I've done a Google Groups search, read the 1,000-odd articles on this
group currently present on my news server, and read the FAQ at
http://www.htmlhelp.org/faq/html/all.txt, but I can't find any hint of
an answer to this question, so here goes....
I'm attempting to construct a Lua script to convert basic HTML into a
form which can be imported by Impression Publisher (a popular DTP
application for my platform). I've already come to the conclusion
that I'm attempting to reinvent the wheel, in that my program
essentially has to be able to parse the HTML itself in order to output
similar markup in Impression's DDF (Document Description Format) - thus
I'm practically ending up trying to write a Web browser, and all that
implies ;-)
However, my problem at the moment is that my simplistic approach to
linefeed characters isn't working. (My attempt to construct a regular
expression that will match any and all of \n, \r, \t and the space
character isn't currently working either, but that's another problem.)

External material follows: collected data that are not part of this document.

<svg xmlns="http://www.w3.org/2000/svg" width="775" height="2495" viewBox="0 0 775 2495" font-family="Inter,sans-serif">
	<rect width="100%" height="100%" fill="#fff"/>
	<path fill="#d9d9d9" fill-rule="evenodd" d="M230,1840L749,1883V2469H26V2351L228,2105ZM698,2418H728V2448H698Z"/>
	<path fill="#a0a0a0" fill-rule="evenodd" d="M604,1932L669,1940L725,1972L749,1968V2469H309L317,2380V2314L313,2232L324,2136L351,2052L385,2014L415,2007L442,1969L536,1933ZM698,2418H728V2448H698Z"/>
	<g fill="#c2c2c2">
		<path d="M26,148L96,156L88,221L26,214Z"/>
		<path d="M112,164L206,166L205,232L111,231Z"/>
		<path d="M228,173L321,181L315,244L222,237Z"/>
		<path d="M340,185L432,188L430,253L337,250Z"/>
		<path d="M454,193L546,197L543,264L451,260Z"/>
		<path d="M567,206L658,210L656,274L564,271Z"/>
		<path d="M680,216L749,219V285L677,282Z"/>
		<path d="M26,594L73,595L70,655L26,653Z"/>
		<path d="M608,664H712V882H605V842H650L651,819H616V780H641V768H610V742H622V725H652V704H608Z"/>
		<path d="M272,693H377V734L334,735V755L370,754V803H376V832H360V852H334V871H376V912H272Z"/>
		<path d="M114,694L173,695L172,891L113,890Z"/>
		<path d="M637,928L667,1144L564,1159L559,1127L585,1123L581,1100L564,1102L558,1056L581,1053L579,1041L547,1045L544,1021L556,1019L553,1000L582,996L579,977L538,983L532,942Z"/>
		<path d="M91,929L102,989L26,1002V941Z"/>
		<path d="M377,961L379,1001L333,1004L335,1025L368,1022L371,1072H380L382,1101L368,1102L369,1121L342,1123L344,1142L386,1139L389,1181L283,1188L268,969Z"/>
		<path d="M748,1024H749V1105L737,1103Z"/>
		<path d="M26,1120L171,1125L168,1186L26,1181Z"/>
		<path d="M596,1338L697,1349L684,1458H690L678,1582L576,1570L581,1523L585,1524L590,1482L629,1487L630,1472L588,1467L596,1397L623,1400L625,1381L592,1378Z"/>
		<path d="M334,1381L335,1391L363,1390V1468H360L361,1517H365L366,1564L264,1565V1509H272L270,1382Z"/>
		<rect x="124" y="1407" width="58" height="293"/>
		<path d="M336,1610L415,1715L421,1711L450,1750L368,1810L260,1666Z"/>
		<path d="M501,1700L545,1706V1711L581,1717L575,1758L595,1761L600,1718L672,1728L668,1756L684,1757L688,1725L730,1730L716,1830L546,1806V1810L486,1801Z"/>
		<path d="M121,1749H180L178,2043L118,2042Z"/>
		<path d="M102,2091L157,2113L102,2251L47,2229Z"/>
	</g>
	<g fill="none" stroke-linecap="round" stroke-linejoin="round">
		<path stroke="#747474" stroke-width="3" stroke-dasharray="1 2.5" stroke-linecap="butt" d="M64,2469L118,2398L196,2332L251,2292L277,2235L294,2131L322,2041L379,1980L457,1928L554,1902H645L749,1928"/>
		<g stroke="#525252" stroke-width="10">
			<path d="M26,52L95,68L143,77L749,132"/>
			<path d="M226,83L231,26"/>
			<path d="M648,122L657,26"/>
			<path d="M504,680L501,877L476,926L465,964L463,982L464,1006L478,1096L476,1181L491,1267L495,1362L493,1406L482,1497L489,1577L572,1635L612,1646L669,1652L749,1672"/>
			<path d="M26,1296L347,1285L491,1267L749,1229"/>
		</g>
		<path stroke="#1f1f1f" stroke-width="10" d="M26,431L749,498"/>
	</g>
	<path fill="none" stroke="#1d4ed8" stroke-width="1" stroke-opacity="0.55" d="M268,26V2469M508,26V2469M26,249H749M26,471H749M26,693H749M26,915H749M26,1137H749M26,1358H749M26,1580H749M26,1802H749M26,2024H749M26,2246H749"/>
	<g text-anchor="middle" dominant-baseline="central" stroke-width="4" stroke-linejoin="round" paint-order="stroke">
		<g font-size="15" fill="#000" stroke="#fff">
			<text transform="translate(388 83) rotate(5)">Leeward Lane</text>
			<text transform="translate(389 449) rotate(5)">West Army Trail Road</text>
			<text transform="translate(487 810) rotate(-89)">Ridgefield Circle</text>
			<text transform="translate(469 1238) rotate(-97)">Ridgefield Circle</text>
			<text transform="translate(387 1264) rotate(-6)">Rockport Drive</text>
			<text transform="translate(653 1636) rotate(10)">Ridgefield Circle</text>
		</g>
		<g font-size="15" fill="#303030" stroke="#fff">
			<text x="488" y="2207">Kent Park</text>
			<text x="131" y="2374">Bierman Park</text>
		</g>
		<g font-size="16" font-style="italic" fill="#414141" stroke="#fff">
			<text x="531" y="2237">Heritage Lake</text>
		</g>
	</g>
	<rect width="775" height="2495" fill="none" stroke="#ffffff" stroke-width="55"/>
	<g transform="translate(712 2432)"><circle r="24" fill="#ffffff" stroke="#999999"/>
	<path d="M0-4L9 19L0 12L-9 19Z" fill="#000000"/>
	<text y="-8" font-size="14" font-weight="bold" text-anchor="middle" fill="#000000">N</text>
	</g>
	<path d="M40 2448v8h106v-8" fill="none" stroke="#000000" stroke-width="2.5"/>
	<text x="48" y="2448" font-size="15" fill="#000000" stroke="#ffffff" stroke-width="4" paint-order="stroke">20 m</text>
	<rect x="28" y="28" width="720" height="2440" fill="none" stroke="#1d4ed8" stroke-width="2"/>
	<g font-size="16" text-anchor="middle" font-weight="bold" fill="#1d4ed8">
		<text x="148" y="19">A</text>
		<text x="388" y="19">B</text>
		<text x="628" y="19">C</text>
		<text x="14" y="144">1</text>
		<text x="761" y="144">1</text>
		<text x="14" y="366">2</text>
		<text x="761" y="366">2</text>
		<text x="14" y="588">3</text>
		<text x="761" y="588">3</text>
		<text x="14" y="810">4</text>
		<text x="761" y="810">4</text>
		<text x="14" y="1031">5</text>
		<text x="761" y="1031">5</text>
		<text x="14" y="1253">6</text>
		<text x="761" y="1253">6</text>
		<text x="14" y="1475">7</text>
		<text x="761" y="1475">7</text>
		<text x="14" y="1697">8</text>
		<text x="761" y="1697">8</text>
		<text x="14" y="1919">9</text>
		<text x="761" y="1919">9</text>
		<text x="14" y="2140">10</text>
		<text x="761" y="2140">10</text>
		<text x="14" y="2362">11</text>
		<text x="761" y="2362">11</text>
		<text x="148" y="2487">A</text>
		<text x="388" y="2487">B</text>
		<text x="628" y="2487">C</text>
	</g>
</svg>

I think I must have misunderstood how browsers cope with whitespace.
What I'm doing at the moment is performing a preliminary scan of the
entire document to convert all whitespace into single space characters,
then attempting to convert the tags as I come to them. The problem
comes with HTML like this:
<blockquote>
<p>
<i>
Some text....
</i>
</p>
<p> [etc]
Using my simplistic approach, the output becomes
<blockquote> <p> <i> Some text...
which is then translated into {"Blockquote" on} \n {italic on} Some text
with the result that my 'paragraph' now starts with two spaces:
Some text (in italics)
Browsers don't do this, so obviously I'm interpreting something wrong.
(I realise that there is a whole can of worms related to <pre> formatted
text which I have as yet not even attempted to consider, but I'd like to
get this one right first....)
Do I need to concatenate the whitespace *last*? (If so, I'm going to
have to do a separate pass to cope with <BR> and <P> tags, I think.)
--
Harriet Bazley == Loyaulte me lie ==
Positive: Mistaken at the top of one's voice.